É uma regra: se alguém tiver o potencial para nos ajudar a mudar e a fazer uma verdadeira conexão com a Luz do Criador, as reclamações terão que vir. Se isso aconteceu com Moisés, vai acontecer com qualquer um que também esteja a tentar influenciar-nos. O que é, novamente, uma das lições mais importantes que Moisés dá antes de estar prestes a deixar este mundo. Ele diz: “Estamos juntos há quarenta anos e falhei. E a razão pela qual eu falhei é que, sim, vocês aceitaram a minha orientação mas, principalmente, vocês ouviram as histórias do ego.” Claramente, ninguém, exceto Korach e alguns outros, desconsiderou completamente as lições de Moisés, mas o que ele estava a dizer é que assim que cortamos parte da capacidade de uma pessoa para nos ajudar, essa pessoa nunca será capaz de nos ajudar total ou verdadeiramente.

 

Moisés diz aos israelitas e a nós que, se alguma vez tivermos alguém na nossa vida que tenha verdadeira influência, temos de saber que eles hão-de vir com reclamações, como vieram por ele, Amos, Michah, Isaías e Jeremias.
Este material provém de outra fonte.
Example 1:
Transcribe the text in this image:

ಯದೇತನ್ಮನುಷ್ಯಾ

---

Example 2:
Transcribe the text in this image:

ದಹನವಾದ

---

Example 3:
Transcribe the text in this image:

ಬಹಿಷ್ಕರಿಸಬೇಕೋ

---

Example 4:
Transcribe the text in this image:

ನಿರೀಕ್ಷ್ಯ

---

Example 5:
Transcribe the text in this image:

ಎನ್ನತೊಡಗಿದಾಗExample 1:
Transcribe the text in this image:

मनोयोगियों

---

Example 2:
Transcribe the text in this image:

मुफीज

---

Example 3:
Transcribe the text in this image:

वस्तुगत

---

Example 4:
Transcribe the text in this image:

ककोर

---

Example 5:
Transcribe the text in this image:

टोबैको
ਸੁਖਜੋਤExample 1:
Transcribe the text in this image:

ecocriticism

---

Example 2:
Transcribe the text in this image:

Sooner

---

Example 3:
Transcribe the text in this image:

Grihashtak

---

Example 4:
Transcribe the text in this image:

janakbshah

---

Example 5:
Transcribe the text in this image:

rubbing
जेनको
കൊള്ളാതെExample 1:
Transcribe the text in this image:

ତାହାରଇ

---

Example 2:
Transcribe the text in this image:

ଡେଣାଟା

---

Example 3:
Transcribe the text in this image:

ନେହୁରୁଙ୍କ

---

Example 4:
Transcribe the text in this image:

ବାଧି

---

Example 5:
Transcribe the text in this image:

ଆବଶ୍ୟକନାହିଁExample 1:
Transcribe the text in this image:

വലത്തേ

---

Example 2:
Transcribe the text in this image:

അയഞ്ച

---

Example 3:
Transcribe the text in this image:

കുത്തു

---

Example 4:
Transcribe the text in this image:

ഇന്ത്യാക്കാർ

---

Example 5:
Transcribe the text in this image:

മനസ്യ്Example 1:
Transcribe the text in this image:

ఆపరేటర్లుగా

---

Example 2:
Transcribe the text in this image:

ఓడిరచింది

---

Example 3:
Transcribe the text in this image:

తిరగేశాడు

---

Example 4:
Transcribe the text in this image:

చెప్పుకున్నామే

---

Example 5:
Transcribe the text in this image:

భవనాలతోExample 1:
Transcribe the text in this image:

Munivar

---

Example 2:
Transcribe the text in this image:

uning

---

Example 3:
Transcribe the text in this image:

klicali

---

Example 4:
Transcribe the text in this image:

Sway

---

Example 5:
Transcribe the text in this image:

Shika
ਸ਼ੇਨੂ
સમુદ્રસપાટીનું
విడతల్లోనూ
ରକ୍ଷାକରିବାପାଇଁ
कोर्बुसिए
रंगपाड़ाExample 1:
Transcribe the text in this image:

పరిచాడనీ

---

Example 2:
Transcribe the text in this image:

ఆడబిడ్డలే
E precisamos de perceber que, se as queixas não vierem, não é real; no entanto, quando elas chegam, precisamos de lutar contra elas, porque o ego vai criar essas histórias e mentiras.

 

Se quisermos realmente alcançar o que viemos realizar neste mundo, precisamos de saber como funciona o ego: a sua primeira linha de defesa é descobrir o que há de errado com quem quer que nos vá ajudar a mudar e a crescer. Agora que sabemos isto, podemos estar conscientes e lutar contra as razões e reclamações do ego. Então, temos a oportunidade de permitir que essa pessoa verdadeiramente nos ajude na transformação.